* JOB ITEM
The answer should consist of each line from the data below that includes "danych".

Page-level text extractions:

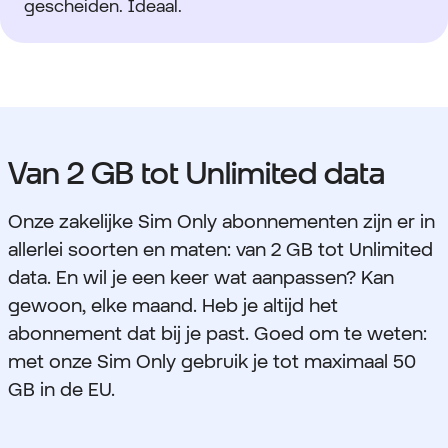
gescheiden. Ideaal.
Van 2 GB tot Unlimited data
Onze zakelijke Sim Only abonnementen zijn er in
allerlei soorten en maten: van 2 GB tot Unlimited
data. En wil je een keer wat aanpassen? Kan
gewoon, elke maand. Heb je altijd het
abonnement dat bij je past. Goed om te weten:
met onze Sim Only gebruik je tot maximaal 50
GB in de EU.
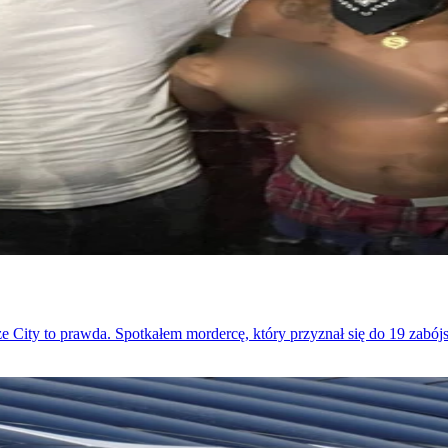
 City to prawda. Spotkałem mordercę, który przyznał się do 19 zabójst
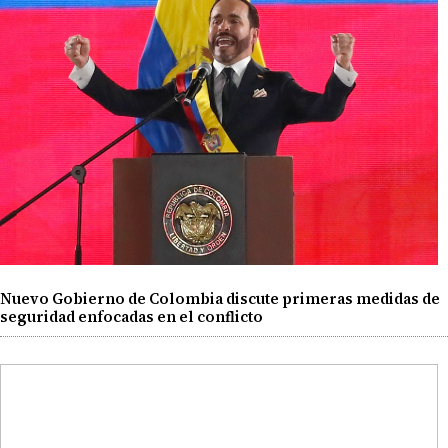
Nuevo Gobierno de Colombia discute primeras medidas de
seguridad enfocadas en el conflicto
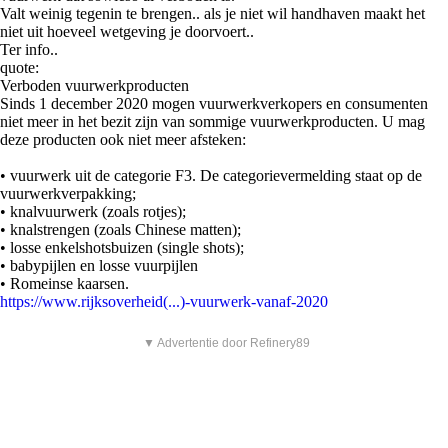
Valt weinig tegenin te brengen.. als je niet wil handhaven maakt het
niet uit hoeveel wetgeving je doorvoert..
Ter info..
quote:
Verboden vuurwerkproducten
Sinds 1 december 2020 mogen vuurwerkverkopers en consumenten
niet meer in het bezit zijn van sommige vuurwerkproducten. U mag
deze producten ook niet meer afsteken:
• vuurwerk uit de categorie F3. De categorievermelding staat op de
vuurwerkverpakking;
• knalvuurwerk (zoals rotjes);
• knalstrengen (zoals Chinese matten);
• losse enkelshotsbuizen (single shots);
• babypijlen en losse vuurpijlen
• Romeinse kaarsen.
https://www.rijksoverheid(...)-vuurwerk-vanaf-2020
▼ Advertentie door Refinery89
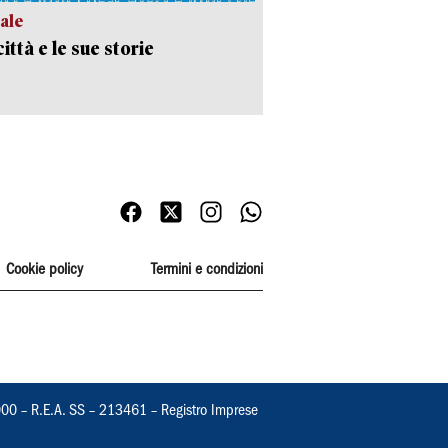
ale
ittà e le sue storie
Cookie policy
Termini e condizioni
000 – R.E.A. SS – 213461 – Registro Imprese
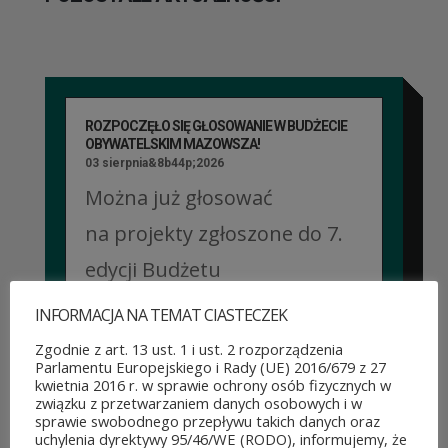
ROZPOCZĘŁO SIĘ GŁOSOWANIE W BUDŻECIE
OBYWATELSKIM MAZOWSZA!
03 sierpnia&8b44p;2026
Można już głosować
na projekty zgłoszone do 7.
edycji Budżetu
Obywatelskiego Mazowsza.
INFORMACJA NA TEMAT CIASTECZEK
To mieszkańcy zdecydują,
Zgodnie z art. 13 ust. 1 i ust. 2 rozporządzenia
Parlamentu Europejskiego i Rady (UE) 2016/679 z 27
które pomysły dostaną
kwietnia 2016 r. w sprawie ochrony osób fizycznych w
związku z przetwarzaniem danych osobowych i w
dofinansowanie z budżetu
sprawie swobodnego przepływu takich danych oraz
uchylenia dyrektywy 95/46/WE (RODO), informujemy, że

* WRITTEN ANSWER
związku z przetwarzaniem danych osobowych i w
sprawie swobodnego przepływu takich danych oraz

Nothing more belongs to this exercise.